State and local leaders, facing a surging Coronavirus, say the Trump Administration is refusing to help amid Donald Trump’s insistence that the virus “will soon disappear”.

The US death toll is now 129,947. There are 2,888,635 confirmed cases, with a rise of 49,199 in 24 hours.

Cases are increasing in 45 of 50 states, with rises in 20 states of more than 70% over the past weeks.

Arizona Suffers as Trump Administration “Declaring Victory”

In Arizona, which has spiked to the 7th-highest caseload, Phoenix Mayor Kate Gallego said on Sunday that the Federal Emergency Management Agency rebuffed her pleas for help with testing.

Gallego said it felt like the Trump Administration is “declaring victory while we’re in crisis mode”: “We are the largest city not to have received this type of investment. And you can see it in the increasing rate of positives.”

The mayor said positive tests should be about 2%, but in Arizona are now more than 20%.

An aide to the mayor said FEMA told the city and Maricopa County officials that the agency is “getting out of the testing business”.

Cases have doubled in Arizona within weeks, with more than 3,400 new cases on Sunday taking the total to 98,103. On Saturday, there was a record of 3,182 hospitalizations for confirmed and suspected infection.

Gallego summarized:

I hope they understand what it’s like out here. I wish I could have the President with me as people fill their cars with gas so they can wait in lines for eight hours, while they’re sick and it’s 110 degrees outside,” to get a test.

This is not just a Phoenix problem. I think many communities and people across both parties would like to see the federal government play a role.

Vice President Mike Pence said, on a visit to Phoenix on Wednesday, that testing was readily available. But an Administration official said the city should work through the state to get help.

Gallego said of Donald Trump’s insistence on holding a rally in Phoenix on June 23:

Trump was in my community, chose not to wear a mask. He’s having large events while I am trying to push people, “You need to stay at home.”

Texas Hospitals Running Out of Beds

In Houston, Texas, medical staff at Lyndon B. Johnson Hospital ran out of beds and a key drug this week. A dozen Coronavirus patients in need of intensive care waited in the emergency room, awaiting transfers to other area hospitals.

Austin Mayor Steve Adler said, “If we don’t change the trajectory, we are within two weeks of having our hospitals overrun,” with intensive care units possibly at capacity within 10 days.

Houston Mayor Sylvester Turner also issued a two-week warning, with about 25% positive rate and demand for testing exceeding capacity.

Lina Hidalgo, the leader of Houston’s Harris County, challenged Texas’s quick lifting of Coronavirus restrictions, spurred by Donald Trump’s demand for “re-opening”: “We are seeing that wishful thinking is neither good economic policy nor good public health policy.”

Texas (80% increase over 14 days) broke its record for daily cases several times last week and is now 4th in the US behind New York, California (84%), and Florida (158%). A record 8,181 patients were hospitalized this weekend.

Gov. Greg Abbott, a Trump ally, began reversing course 10 days ago. He has reimposed some closures and mandated the wearing of masks in public in most counties.

But Lt. Gov. Dan Patrick has rejected the need for any precautions. He said of the White House’s top infectious disease expert Dr. Anthony Fauci, who warned this week of a “very disturbing death toll” with the US “going in the wrong direction”.

“I don’t need his advice anymore,” Patrick said.

Public Health Experts Rebuff Trump’s “99% Totally Harmless”
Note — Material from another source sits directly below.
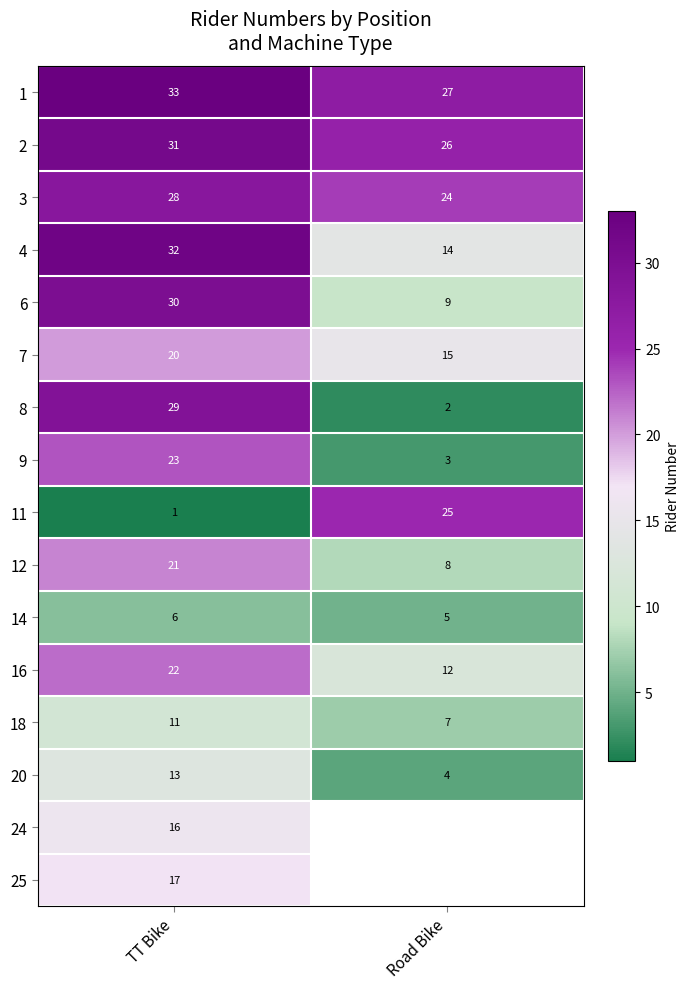

The 4 series shows 23.1 at Road Bike. True or false?

False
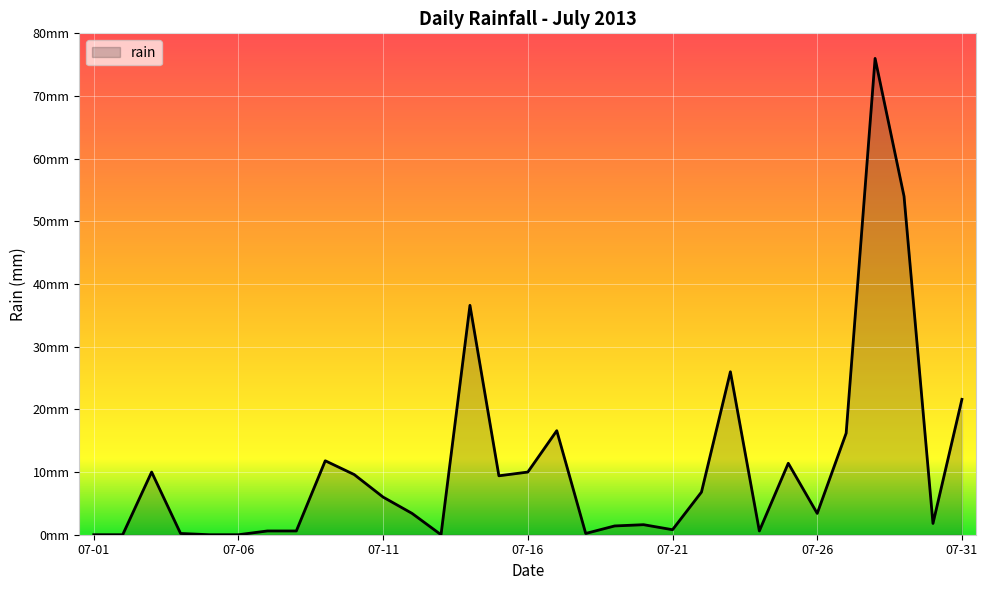

List the labels in order of value, smallest first.

2013-07-01, 2013-07-02, 2013-07-05, 2013-07-06, 2013-07-13, 2013-07-04, 2013-07-18, 2013-07-07, 2013-07-08, 2013-07-24, 2013-07-21, 2013-07-19, 2013-07-20, 2013-07-30, 2013-07-12, 2013-07-26, 2013-07-11, 2013-07-22, 2013-07-15, 2013-07-10, 2013-07-03, 2013-07-16, 2013-07-25, 2013-07-09, 2013-07-27, 2013-07-17, 2013-07-31, 2013-07-23, 2013-07-14, 2013-07-29, 2013-07-28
Public health specialists, including Administration officials, were busy Sunday dealing with Trump’s declaration that 99% of Coronavirus cases are “totally harmless”.

Dr. Scott Gottlieb, the former Food and Drug Administration officials, said, “Certainly more than 1% of people get serious illness” if infected. He estimated, that even counting asymptomatic infections, between 2% and 5% of cases require hospitalization.

Dr. Stephen Hahn, the current FDA commissioner of the Food and Drug Administration, tried to avoid the question while refusing to back Trump: “I’m not going to get into who is right and who is wrong.”

Carlos Giménez, the Republican mayor of Miami, Florida, bluntly said, “The virus is not harmless.” He noted that positive rates in the state are now above 20%, as daily cases records were set throughout the past 10 days.

Dr. Ashish Jha, the director of the Harvard Global Health Institute, countering Trump’s proclamation of a falling death rate.

Jha said improvements in care have contributed to the decline, and he noted that more of the infections are of younger people who are less likely to be severely affected.

However, he warned, “By the time somebody gets infected, it takes a couple weeks before they get hospitalized and get really sick, and another week or 10 days before they die.”

Up to 15% to 20% of Coronavirus patients may require hospitalization. Of those admitted, 15% to 20% are transferred into intensive care.